Investigation and Resolution of JSF Asynchronous Call Timeout Causing Interface Availability Degradation
This article documents the investigation of a JSF asynchronous call timeout that reduced interface availability, explains the async call mechanisms, analyzes the root cause in the callback thread pool, and presents short‑term and long‑term solutions to restore 100% availability.
This article records a problem where a JSF asynchronous call timeout caused a drop in interface availability, introduces the troubleshooting approach and the JSF async call flow, and analyzes the JSF source code based on version 1.7.5‑HOTFIX‑T6.
Background : The advertising delivery system is an I/O‑bound service with many external calls; synchronous calls lead to long latency and thread‑pool contention, prompting a switch to JSF’s asynchronous mode.
JSF supports three asynchronous invocation methods:
(1) ResponseFuture via RpcContext
asyncHelloService.sayHello("The ResponseFuture One");
ResponseFuture<Object> future1 = RpcContext.getContext().getFuture();
asyncHelloService.sayNoting("The ResponseFuture Two");
ResponseFuture<Object> future2 = RpcContext.getContext().getFuture();
try {
future1.get();
future2.get();
} catch (Throwable e) {
LOGGER.error("catch " + e.getClass().getCanonicalName() + " " + e.getMessage(), e);
}(2) CompletableFuture via RpcContext (supported from 1.7.5)
asyncHelloService.sayHello("The CompletableFuture One");
CompletableFuture<String> cf1 = RpcContext.getContext().getCompletableFuture();
asyncHelloService.sayNoting("The CompletableFuture Two");
CompletableFuture<String> cf2 = RpcContext.getContext().getCompletableFuture();
CompletableFuture<String> cf3 = RpcContext.getContext().asyncCall(() -> {
asyncHelloService.sayHello("The CompletableFuture Three");
});
try {
cf1.get();
cf2.get();
cf3.get();
} catch (Throwable e) {
LOGGER.error("catch " + e.getClass().getCanonicalName() + " " + e.getMessage(), e);
}(3) Interface returning CompletableFuture (supported from 1.7.5)
CompletableFuture<String> cf4 = asyncHelloService.sayHelloAsync("The CompletableFuture Fore");
cf4.whenComplete((res, err) -> {
if (err != null) {
LOGGER.error("interface async cf4 now complete error " + err.getClass().getCanonicalName() + " " + err.getMessage(), err);
} else {
LOGGER.info("interface async cf4 now complete : {}", res);
}
});
CompletableFuture<Void> cf5 = asyncHelloService.sayNotingAsync("The CompletableFuture Five");
try {
LOGGER.info("interface async cf1 now is : {}", cf4.get());
LOGGER.info("interface async cf2 now is : {}", cf5.get());
} catch (Throwable e) {
LOGGER.error("catch " + e.getClass().getCanonicalName() + " " + e.getMessage(), e);
}Problem Phenomenon : After converting to async, most interfaces showed reduced latency, but occasional availability drops were observed.
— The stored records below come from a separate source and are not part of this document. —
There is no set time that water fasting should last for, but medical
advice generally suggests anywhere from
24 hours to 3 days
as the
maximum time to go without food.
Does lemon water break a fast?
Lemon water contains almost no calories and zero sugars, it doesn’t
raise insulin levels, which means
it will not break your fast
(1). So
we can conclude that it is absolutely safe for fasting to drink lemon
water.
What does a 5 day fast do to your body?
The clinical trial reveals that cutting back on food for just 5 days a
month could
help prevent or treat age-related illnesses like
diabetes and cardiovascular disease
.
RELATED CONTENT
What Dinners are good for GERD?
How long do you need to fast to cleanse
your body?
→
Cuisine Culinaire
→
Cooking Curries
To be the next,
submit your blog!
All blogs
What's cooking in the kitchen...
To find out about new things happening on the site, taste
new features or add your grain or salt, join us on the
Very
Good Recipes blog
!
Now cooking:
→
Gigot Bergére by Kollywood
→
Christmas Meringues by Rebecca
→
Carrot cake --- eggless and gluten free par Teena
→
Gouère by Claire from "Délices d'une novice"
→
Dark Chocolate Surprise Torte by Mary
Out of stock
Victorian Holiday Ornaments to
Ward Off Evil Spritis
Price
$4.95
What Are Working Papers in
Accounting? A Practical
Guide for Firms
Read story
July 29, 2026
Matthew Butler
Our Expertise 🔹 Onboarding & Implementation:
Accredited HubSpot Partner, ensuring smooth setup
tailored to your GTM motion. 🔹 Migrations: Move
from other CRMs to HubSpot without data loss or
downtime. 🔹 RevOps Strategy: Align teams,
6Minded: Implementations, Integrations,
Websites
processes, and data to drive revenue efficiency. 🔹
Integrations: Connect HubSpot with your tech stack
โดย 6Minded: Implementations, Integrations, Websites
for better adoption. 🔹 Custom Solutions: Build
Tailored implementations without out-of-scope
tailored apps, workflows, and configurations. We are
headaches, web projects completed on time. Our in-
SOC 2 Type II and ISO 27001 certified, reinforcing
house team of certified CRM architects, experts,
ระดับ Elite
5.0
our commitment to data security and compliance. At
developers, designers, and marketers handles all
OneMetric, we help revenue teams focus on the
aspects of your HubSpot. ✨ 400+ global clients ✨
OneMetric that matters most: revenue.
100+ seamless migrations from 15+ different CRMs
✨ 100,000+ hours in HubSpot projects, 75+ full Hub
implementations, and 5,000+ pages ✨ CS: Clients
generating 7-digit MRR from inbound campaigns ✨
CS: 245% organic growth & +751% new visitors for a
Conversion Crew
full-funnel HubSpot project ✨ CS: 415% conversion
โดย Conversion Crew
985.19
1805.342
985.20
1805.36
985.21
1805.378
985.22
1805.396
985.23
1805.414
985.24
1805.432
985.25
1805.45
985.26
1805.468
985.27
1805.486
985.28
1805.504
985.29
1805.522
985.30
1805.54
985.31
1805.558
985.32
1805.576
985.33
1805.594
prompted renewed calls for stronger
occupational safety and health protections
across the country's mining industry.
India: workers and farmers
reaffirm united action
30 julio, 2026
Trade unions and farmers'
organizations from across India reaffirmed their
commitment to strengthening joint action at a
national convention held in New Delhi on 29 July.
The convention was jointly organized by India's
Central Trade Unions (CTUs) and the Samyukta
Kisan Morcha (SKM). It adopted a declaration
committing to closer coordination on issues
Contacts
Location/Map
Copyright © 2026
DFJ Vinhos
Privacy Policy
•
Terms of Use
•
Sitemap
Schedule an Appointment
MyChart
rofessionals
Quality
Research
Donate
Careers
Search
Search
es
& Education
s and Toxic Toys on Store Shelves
Monitoring revealed sporadic timeouts despite the provider returning within milliseconds, suggesting an issue in the JSF async mechanism.
Investigation : By reading the JSF source, the async flow was traced: the client creates a JSFCompletableFuture , caches a MsgFuture (msgId → MsgFuture) and sends the request via Netty. The server processes the request, returns a response, and the client matches the msgId, then submits a task to the callback thread pool to invoke complete or completeExceptionally on the CompletableFuture.
The callback thread pool has a core size of 20, queue length 256, and max size 200. Logs showed that during timeout events the pool’s core threads were saturated and 71 tasks were queued, confirming that the thread‑pool exhaustion caused the observed timeouts.
Solution :
Short‑term: increase the callback thread pool core size from 20 to 200.
Long‑term: refactor code to avoid heavy operations inside thenApply and eliminate nested async calls within callbacks.
After applying the changes, monitoring indicated that interface availability remained at 100%.